Illinois Department of Transportation: Whose Right of Way is it Anyway?
A road's right of way is something often taken for granted, but is more important than one might think. A typical person may recognize a right of way as the driving lanes, shoulders, ditches, and slight corners at intersections. In fact, a right of way is defined by the Illinois Department of Transportation as "the land, or interest therein, acquired for or devoted to a highway," and the Illinois Highway Code's definition of "highway" is even broader, including land bordering the road surface (e.g., ditches, drainage structures, etc.).
In all likelihood, a township doesn't own the land on both sides of the highway, but rather has an easement or a right to use the land for highway purposes. That easement is a public right of way. Often times the Road Commissioner has the responsibility to maintain, regulate and control the activities on a public right of way to provide efficient operation of the county road system. This includes the power to cut down or plant trees, expand portions of the road, and add gravel or pave the road without having to ask a specific resident's permission. The Road District may also permit others, such as utility providers, to use the right of way or easement itself for sewer or water lines.
So why should anyone other than the Road Commissioner care about the right of way? Well, it could have an impact on your safety as a driver, pedestrian or resident of the county. Encroachment onto a public road's right of way can be a safety hazard. For example, planting crops within the right of way might obstruct a drivers' view of traffic signs or other vehicles at a rural intersection. In addition, crop encroachment into ditches can affect proper drainage, clog culverts or jeopardize the stability and integrity of the road itself. Interference with the utilities underneath the right of way can also expose residents to safety hazards. Public utility companies are permitted to use the right of way to install gas, power, and telephone lines, but the use of plows or other heavy farming machinery can damages these utility lines or create potentially dangerous situations for residents and utility workers.

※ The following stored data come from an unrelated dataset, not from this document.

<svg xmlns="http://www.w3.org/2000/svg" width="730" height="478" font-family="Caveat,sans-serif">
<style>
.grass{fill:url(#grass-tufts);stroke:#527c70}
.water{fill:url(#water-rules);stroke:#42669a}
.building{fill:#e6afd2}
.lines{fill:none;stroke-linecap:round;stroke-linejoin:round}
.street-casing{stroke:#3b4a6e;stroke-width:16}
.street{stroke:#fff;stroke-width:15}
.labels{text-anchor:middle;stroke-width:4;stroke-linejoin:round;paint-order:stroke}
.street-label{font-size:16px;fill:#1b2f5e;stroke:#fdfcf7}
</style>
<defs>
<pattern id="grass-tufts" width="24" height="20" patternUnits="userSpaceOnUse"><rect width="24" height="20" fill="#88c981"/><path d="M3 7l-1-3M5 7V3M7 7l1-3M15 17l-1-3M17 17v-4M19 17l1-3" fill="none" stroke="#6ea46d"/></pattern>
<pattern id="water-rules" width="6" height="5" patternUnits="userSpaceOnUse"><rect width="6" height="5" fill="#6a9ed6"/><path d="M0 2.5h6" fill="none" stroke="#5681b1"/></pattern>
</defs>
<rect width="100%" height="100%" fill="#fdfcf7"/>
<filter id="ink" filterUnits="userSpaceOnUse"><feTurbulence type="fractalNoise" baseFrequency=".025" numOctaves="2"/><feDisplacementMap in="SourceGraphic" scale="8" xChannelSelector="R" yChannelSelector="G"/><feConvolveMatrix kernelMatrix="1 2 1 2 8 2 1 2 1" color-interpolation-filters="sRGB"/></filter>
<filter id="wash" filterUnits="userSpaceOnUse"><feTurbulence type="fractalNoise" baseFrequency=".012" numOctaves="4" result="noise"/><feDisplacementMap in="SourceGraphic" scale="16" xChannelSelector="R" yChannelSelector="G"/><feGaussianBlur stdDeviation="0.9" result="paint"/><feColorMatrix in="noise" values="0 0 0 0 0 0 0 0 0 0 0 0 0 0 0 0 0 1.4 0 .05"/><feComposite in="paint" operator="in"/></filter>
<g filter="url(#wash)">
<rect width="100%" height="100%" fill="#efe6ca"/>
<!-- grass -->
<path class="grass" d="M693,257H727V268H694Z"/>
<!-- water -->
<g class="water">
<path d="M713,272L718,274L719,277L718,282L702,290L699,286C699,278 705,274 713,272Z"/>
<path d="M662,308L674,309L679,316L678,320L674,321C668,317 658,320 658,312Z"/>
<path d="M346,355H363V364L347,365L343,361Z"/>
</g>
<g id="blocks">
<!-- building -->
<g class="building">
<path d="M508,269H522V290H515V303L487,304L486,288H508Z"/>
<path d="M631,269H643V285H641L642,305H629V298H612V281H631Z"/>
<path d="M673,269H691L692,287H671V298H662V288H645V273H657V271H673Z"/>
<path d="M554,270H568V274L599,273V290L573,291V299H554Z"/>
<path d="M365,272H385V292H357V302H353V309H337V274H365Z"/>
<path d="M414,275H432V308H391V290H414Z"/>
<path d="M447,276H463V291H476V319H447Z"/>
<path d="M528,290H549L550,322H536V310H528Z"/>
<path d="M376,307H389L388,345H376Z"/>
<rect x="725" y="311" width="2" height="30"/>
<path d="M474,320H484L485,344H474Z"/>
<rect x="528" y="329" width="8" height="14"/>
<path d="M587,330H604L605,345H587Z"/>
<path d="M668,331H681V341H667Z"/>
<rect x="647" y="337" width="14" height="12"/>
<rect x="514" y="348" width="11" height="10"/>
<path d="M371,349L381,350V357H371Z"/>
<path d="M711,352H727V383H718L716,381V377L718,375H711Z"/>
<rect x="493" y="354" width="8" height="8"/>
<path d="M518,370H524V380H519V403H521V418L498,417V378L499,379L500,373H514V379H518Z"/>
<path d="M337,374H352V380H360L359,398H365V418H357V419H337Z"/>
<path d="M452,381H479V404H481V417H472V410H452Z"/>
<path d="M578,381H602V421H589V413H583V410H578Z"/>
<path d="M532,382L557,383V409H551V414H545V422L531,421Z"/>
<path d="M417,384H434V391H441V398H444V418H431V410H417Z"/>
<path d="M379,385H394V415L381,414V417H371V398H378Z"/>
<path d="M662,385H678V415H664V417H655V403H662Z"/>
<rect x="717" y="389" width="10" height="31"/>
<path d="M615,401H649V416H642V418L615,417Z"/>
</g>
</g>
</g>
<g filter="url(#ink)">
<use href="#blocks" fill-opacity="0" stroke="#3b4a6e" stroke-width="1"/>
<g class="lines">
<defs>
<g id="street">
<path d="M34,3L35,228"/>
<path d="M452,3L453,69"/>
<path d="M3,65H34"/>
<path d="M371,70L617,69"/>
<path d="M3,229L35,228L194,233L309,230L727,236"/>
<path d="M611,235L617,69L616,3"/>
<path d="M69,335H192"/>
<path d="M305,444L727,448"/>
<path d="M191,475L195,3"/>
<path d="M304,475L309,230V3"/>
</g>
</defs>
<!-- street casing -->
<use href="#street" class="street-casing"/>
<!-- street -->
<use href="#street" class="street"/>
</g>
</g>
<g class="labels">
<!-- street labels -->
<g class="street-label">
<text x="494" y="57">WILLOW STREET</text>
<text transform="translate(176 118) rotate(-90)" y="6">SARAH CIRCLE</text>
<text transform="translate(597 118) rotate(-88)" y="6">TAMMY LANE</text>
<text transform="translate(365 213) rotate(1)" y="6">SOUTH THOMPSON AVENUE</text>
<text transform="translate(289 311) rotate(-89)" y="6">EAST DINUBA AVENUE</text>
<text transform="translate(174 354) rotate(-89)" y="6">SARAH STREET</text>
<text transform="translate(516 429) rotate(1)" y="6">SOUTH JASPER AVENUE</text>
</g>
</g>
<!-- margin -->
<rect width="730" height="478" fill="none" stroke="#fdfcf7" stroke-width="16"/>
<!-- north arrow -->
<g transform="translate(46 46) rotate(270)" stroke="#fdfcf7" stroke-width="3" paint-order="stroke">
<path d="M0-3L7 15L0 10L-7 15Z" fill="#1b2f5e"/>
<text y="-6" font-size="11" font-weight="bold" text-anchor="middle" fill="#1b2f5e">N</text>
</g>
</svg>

Yet before determining whether the right of way has been encroached upon, it must first be determined how a right of way is created. A highway can be created in one of the three ways: (1) statute, (2) dedication or (3) prescription. 605 ILCS 5/2-202. A highway created by statute means that the Illinois statutes established the authority to create the various highway systems and provide the financial ability to fund their construction and/or purchase of the necessary right of way. A recorded plat is an example of a highway created by statute. A highway created by dedication occurs when a landowner donates or dedicates land for public use as a highway, and the public accepts the dedication. 605 ILCS 5/2-202. For example, a public body that maintains the road by plowing and salting the roadway, maintains the culverts, and mows the corresponding rights of way may be evidence of dedication and acceptance. Finally, a highway may be created by prescription by the continuous and uninterrupted use by the public for fifteen years, with the owner's knowledge but without the owner's consent. Town of Deer Creek Road Dist. v. Hancock, 198 Ill. App. 3d 567 (3d Dist. 1990). A large majority of rural roads are established by prescription.

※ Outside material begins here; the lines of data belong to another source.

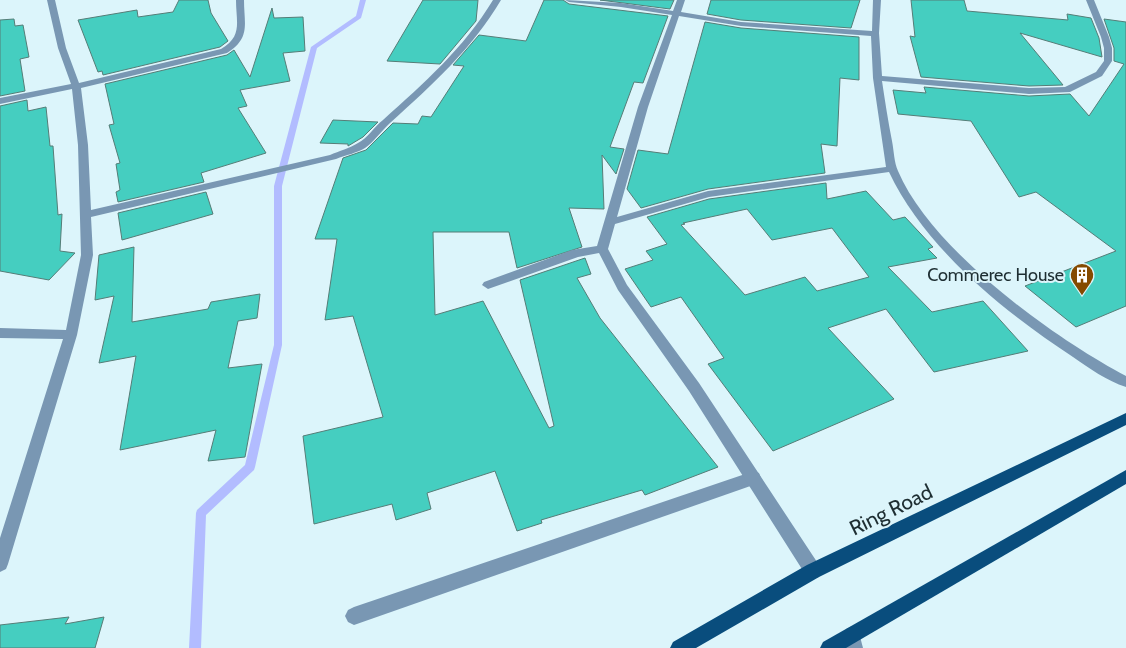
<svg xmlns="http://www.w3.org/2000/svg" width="1126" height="648" font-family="Cabin,sans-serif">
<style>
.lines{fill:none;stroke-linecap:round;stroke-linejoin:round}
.stream{fill:#b2bcff;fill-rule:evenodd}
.building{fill:#45cec0;stroke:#557d77;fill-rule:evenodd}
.service{fill:#7997b3;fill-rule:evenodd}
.minor{fill:#7997b3;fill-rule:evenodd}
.primary{fill:#094d7d;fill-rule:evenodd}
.labels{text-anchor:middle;stroke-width:4;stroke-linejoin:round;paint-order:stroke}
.poi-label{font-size:18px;fill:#1e2e32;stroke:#dcf5fb;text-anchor:end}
.near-street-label{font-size:21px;fill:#1e2e32;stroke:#dcf5fb}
</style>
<rect width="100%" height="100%" fill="#dcf5fb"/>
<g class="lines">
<!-- stream -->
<path class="stream" d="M360,0H366L361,18L317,48L282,186V345L255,467L254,470L206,515L201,648H189L196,513L197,510L245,465L274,345V186L311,47L356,16Z"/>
</g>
<!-- building -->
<g class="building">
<path d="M179,0H208L211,13L228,41L220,47L103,75L102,71L98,72L78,20L137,10L138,17L173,12Z"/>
<path d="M423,0H478L476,21L440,64L387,61Z"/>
<path d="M544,0H563L569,4L668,16L643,83L634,82L610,147L624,149L616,174L602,155L604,209L569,208L582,247L517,268L509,232H433L435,315L483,301L549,428L554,426L520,280L585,258L591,274L577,278L600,318L718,467L645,495L642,490L541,520L542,523L517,531L495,471L427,493L431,509L396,520L392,504L314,524L303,436L383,417L353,316L325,320L337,239H315L343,158L366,150L393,123L418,124L422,116L431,117L464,66L453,65L479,35L526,41Z"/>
<path d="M600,0H674L670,9Z"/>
<path d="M711,0H860L851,28L741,20L707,14Z"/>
<path d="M911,0H964L967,11L1068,20L1067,14L1091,18L1099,38L1102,57L1020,33L1063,85L1029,86L921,77L910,36L915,37Z"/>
<path d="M272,8L274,18L303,17L305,51L283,53L290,81L240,90L247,106L238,108L266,153L201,173L204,182L118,202L116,192L120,190L116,164L120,163L109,125L114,124L105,84L227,55L234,50L250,77Z"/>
<path d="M14,19L15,26L23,25L29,57L20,59L25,91L0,96V20Z"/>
<path d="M1104,19L1126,22V306L1076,327L1025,286L1116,251L1036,192L1019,197L971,121L898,114L893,90L926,93L924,87L1029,96L1070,94L1089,116L1124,64L1114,61V48Z"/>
<path d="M705,22L741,28L859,37V80L840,78L837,146L821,144L825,173L708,189L641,208L627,189L638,150L668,154Z"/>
<path d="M27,100L28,111L46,107L50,146H53L58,215L62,214L60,251L75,253L49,280L0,271V106Z"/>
<path d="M333,120L378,122L363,137L348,146V144L320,143Z"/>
<path d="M826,183L827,199L866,191L893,220L905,217L933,247L928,249L937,258L888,267L932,312L983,301L1028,351L934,372L886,309L828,328L894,399L773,451L708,364L724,358L681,297L651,307L625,269L653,260L646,251L667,244L647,217L709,199ZM747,209L772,240L832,228L869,277L817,291L805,277L745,295L681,225L685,224L683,223Z"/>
<path d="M206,192L213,214L122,240L118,213Z"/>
<path d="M134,247L132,322L208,309L211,302L260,294L257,318L238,321L228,368L262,364L245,457L208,461L216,430L120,450L136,356L99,363L114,296L95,300L99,255Z"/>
<path d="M69,617L65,624L104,617L95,648H0V625Z"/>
</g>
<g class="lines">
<!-- service -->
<g class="service">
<path d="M754,471L759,473L761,478L759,483L354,625L348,622L345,616L348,610L354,607Z"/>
<path d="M852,626L858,629L863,648H845L843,635L846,629Z"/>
</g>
<!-- minor -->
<g class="minor">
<path d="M47,0H55L66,48L79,83L221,49C243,36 236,22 236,0H244C244,24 251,38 227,53L81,88L88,145L91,210L330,155C339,151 350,148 358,143C367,139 375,126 383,120C424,83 464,48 493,0H501C472,49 432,85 390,123C382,130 373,143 365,148C357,153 346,155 336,159L91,217L93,255L77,335L8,564L6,569L0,572V538L63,339L0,338V328L66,330L81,255L78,145L72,89L0,104V98L71,84L58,48Z"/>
<path d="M565,0L621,3L673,11L677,0H685L681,12L741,22L872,31L873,0H881L879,33L882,76L1029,88L1065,87L1096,72L1104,61V48L1101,37L1086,0H1094L1109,37L1112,48V61L1102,76L1070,92L1029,94L882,81C885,101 888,121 892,141C894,151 894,162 898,171C931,249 1052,337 1126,376V387C1107,381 1089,368 1073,357C1004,312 925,248 889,172L709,197L615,224L608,249L627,285L699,383L819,565L821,571L819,577L813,579L807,577L689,391L618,290L599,253L578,257L488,289L482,285L484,282L572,250L597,246L638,107L672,15L621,7L569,2ZM679,16L741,26L871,36L873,78L886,167L708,191L617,217L648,107Z"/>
</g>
<!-- primary -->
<g class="primary">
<path d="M1126,413V425L819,577L696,648H670L673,642L807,565Z"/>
<path d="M1126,470V484L846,648H820L823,642Z"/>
</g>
</g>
<!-- icons -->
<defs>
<g id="building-pin" transform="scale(1.25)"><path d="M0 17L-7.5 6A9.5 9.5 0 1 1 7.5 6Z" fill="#854a00" stroke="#dcf5fb"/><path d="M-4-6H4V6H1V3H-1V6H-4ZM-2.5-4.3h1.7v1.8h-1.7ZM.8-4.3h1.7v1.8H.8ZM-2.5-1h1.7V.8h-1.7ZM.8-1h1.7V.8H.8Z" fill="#fff"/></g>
</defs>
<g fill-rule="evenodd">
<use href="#building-pin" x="1082" y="275"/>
</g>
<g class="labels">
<!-- poi labels -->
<g class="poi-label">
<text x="1064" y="281">Commerec House</text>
</g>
<!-- near-street labels -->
<g class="near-street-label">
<text transform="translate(891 510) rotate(-26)" y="7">Ring Road</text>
</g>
</g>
</svg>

So how does one know if they are encroaching on the right of way? Typically, the width of a right of way is 66 feet wide, which means the right of way is approximately 33 feet on both sides of the center of the road. However, the width of the right of way on a rural road or larger highways varies. Thus, it is often difficult to determine the width a right of way established by easement because there is no standard width. However, Illinois cases have given us some guidance. For example, in Pilgrim v. Chamberlain, 91 Ill. App. 2d 233 (3d Dist. 1968) the Third District determined that the width of a gravel road extended "fence to fence." In Semmerling v. Hajek, 258 Ill. App. 3d 180 (2d Dist. 1994) the Second District determined the width of the right of way was the width of the pavement, plus six feet on either side. Finally, in Highland Park v. Driscoll, 24 Ill. 2d 281 (1962) the Illinois Supreme Court held that the right of way in that case extended the width of the pavement, plus the drainage ditches. Street signs and utility poles often serve as good indicators of right of way limits because they are typically located on the outer edge of a road's right of way, but further research is always recommended to learn as much about a road as possible. Your county highway engineer and local IDOT district office may have additional records that help you learn more about both the existence of right of way and its width.
Counties and townships expend a great deal of public money to maintain and preserve the roadways and ensure its safe and efficient operation. Residents should be familiar with the property and recognize the hazards resulting from encroaching or utilizing the public's right of way.